Mom Urged Son to Fight Flight 93 Hijackers

ByABC News via logo
March 29, 2002, 7:11 AM

S A N   F R A N C I S C O, March 30 -- When Alice Hoglan realized the deadly intent of the United Flight 93 hijackers, she called her son on the plane and gave her last words of maternal advice: Overpower the hijackers, Hoglan urged her only child.

Mark Bingham, 31, called his mother from the air phone at his seat at 9:44 a.m.ET, telling her that his plane had been hijacked and that he loved her, but the phone call was cut off after about three minutes.

It was three hours earlier in California, where Hoglan lives, and she had been asleep. When she turned on the TV and saw the World Trade Center attack on the news, Hoglan called her son back on his cell phone at 9:54 a.m.ET.

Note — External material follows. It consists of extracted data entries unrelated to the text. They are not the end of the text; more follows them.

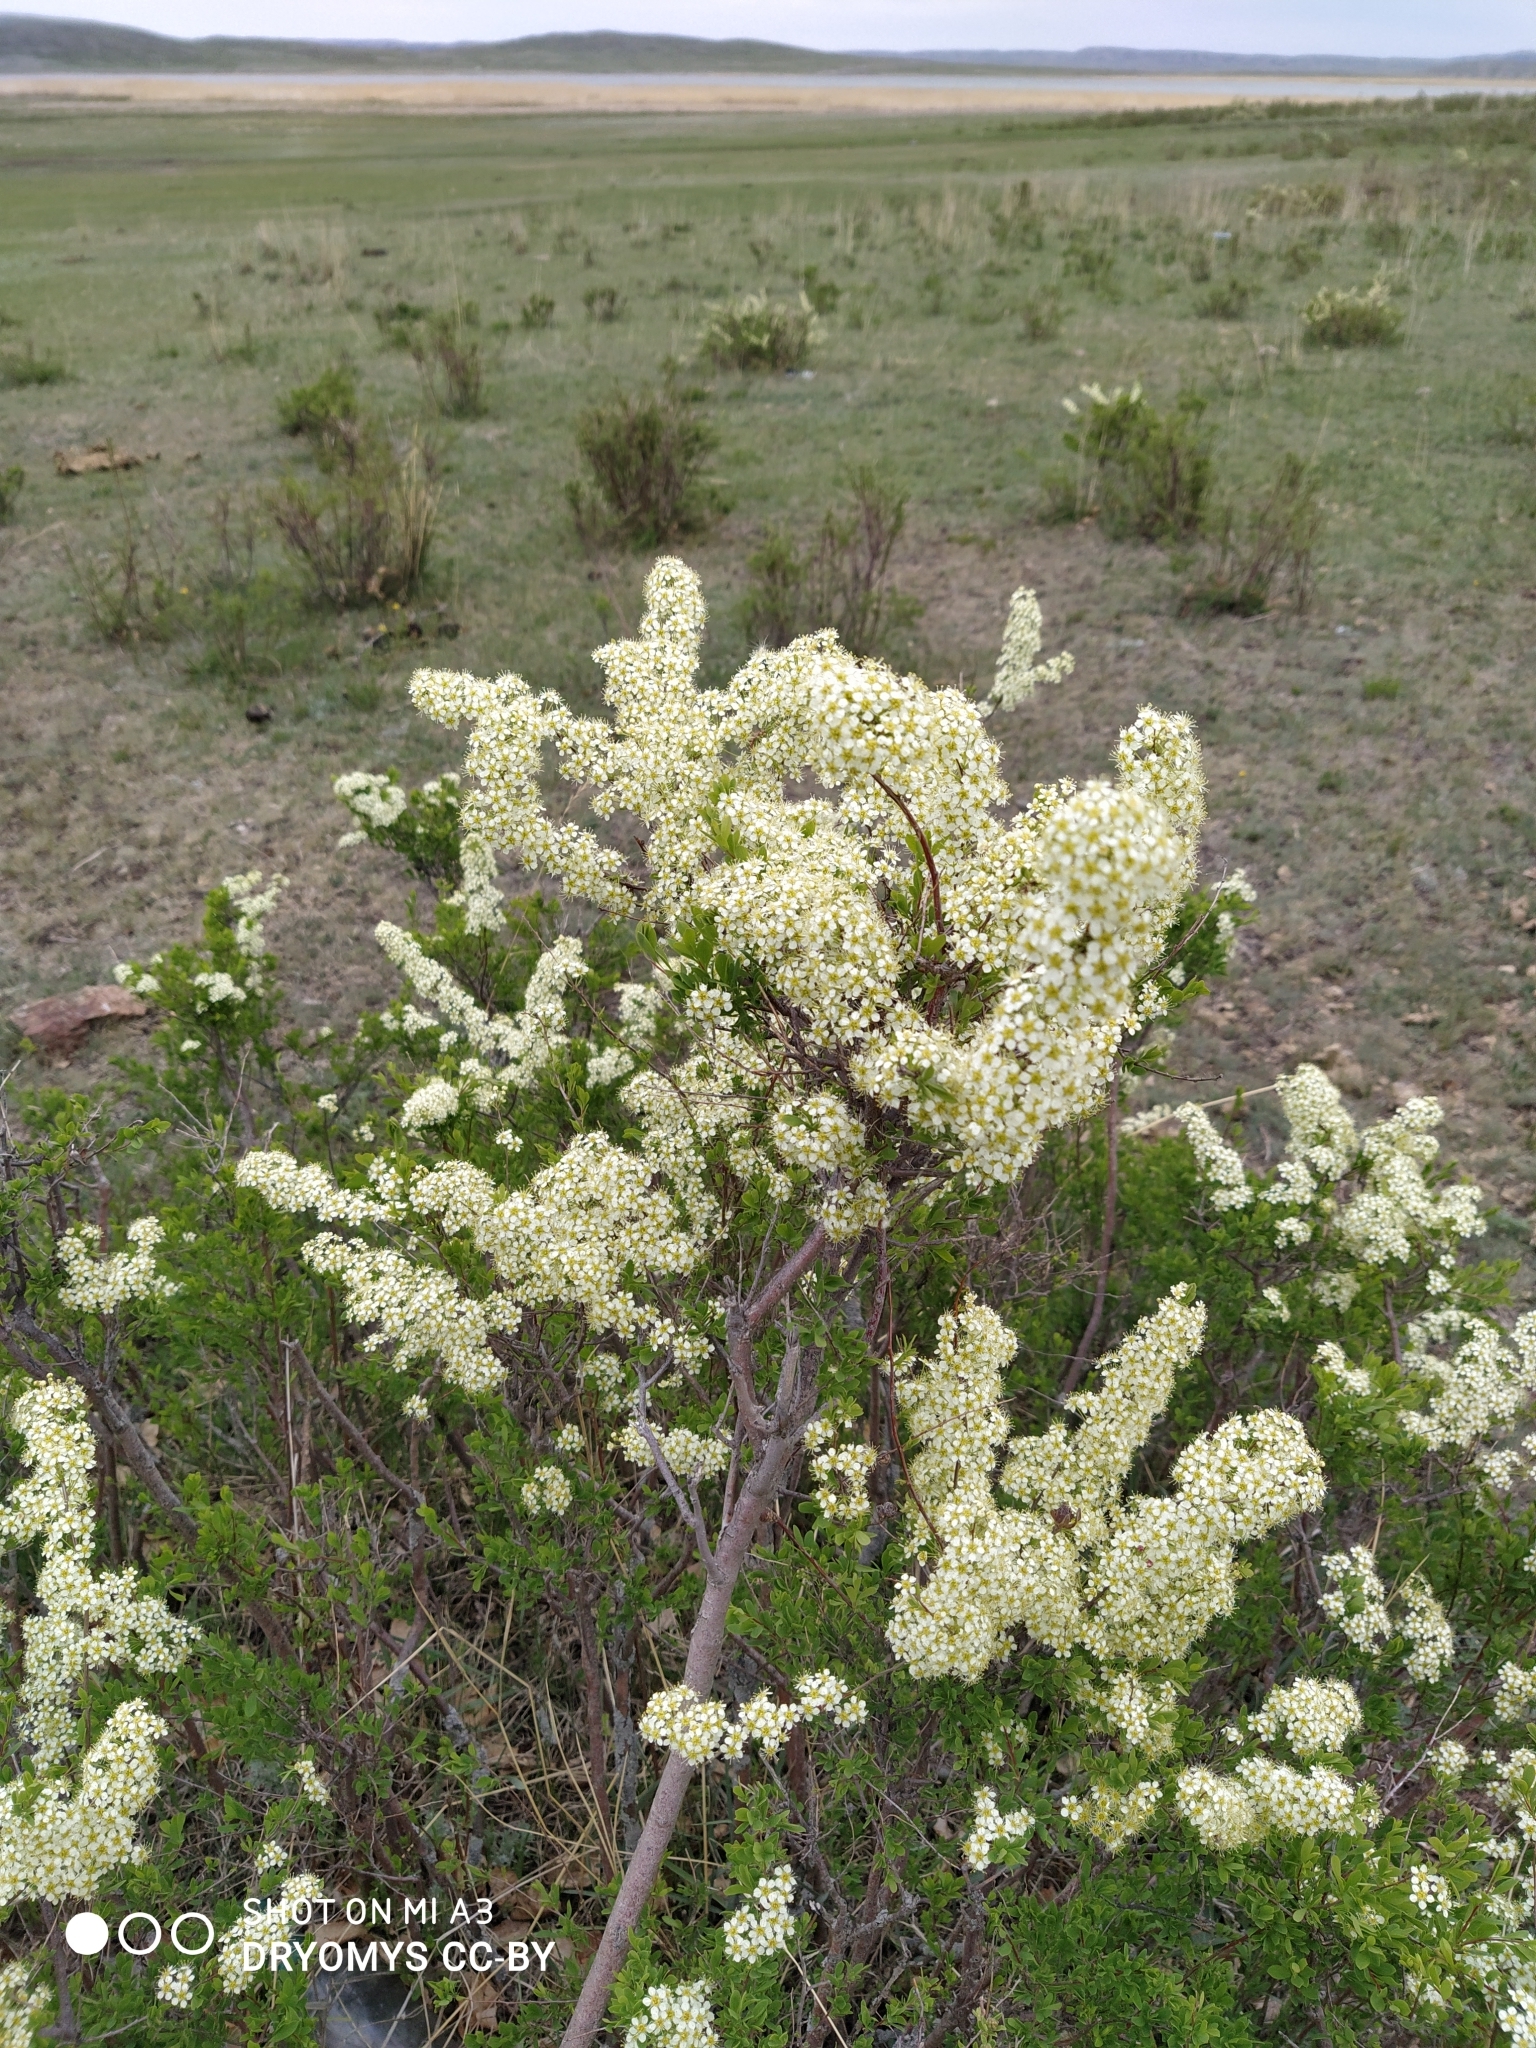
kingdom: Plantae
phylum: Tracheophyta
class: Magnoliopsida
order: Rosales
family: Rosaceae
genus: Spiraea
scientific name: Spiraea hypericifolia
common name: Iberian spirea
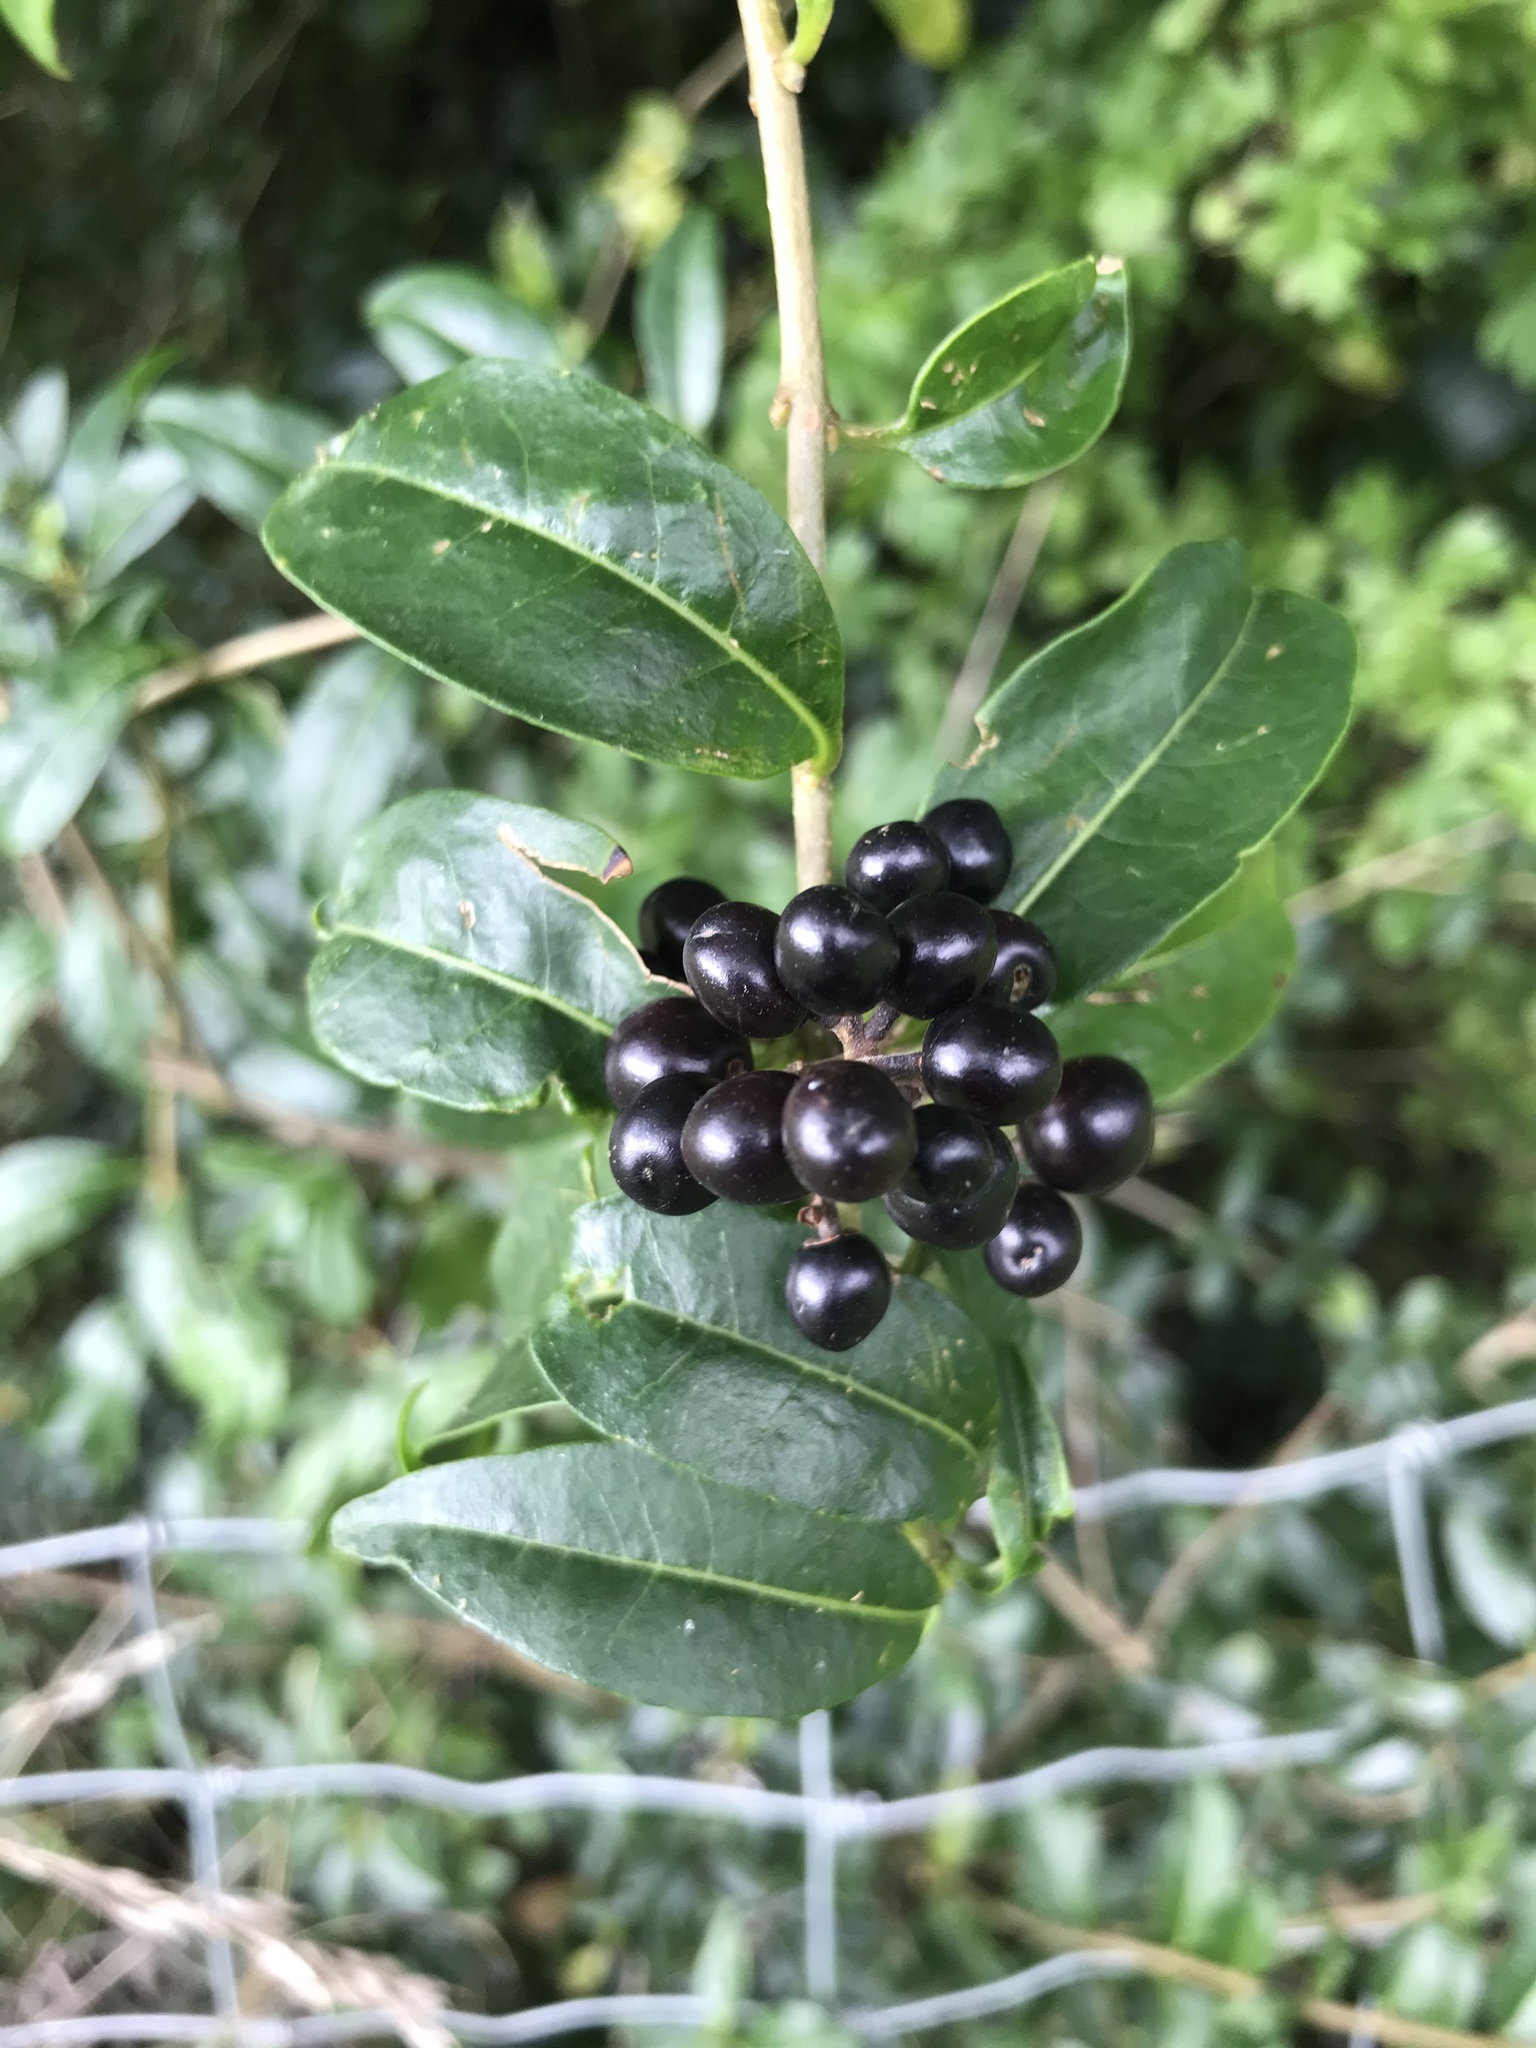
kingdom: Plantae
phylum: Tracheophyta
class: Magnoliopsida
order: Lamiales
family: Oleaceae
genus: Ligustrum
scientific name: Ligustrum vulgare
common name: Wild privet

He never received the two cell phone messages that Hoglan left for him, but his mother was later able to retrieve the recordings, which included frantic messages to Bingham from friends and family.

"Mark, this is your mom," Hoglan said, sounding calm on the tape. "The news is that it's been hijacked by terrorists. They are planning to probably use the plane as a target to hit some site on the ground. I would say go ahead and do everything you can to overpower them, because they are hellbent. Try to call me back if you can."

A few minutes later she left a second message.

"Mark, apparently it's terrorists and they are hellbent on crashing the aircraft. So if you can, try to take over the aircraft," she said, urgently this time. "There doesn't seem to be much plan to land the aircraft normally, so I guess your best bet would be to try to take it over if you can, or tell the other passengers. There is one flight that they say is headed toward San Francisco. It might be yours, uh, so if you can, group some people and perhaps do the best you can to get control of it. I love you, sweetie. Good luck. Bye-bye."

One of the Heroes

Even though he didn't hear his mother's messages, Bingham was one of the passengers believed to have fought back against the terrorists on that Sept. 11 flight, which crashed in Pennsylvania, thwarting the hijacker's apparent plan to hit a national landmark possibly the White House in Washington, D.C.